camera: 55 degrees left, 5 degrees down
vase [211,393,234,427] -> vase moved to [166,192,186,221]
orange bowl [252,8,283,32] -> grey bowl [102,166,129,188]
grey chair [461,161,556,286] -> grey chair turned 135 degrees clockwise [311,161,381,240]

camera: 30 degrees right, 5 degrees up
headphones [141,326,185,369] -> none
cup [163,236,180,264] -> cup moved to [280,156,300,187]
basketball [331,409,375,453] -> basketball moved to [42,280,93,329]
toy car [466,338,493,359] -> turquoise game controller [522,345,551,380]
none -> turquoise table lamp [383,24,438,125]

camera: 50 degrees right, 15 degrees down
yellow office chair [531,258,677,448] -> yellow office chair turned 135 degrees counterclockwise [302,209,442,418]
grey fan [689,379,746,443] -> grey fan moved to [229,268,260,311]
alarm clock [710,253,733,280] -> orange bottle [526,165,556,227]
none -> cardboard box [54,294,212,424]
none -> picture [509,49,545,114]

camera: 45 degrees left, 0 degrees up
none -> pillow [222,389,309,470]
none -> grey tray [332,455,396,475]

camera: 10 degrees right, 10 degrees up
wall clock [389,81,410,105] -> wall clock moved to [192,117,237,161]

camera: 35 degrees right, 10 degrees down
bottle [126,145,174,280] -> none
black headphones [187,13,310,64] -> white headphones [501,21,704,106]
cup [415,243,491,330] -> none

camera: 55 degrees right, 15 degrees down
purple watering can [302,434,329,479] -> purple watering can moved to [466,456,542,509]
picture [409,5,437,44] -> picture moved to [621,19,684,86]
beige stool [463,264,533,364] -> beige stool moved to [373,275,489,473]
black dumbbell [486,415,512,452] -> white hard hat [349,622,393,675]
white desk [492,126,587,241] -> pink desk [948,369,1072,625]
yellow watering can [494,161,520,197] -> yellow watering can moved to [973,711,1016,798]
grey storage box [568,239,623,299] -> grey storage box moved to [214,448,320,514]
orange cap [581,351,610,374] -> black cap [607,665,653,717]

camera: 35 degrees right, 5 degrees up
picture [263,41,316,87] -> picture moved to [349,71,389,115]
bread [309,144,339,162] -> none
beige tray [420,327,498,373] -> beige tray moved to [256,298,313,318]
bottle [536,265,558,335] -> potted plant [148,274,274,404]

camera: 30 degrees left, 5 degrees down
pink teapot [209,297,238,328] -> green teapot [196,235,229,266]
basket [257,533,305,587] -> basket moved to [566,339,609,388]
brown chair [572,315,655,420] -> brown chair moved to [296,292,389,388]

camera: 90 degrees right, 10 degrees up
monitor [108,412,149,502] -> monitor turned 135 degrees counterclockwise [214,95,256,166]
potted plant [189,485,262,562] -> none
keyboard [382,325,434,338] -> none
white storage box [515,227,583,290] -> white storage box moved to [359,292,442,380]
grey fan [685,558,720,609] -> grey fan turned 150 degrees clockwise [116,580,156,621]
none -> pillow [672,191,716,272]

→ **Work to be completed**: Once a line of the records is found to contain "yellow", copy it out.

→ **Exercise result**:
yellow office chair [531,258,677,448] -> yellow office chair turned 135 degrees counterclockwise [302,209,442,418]
yellow watering can [494,161,520,197] -> yellow watering can moved to [973,711,1016,798]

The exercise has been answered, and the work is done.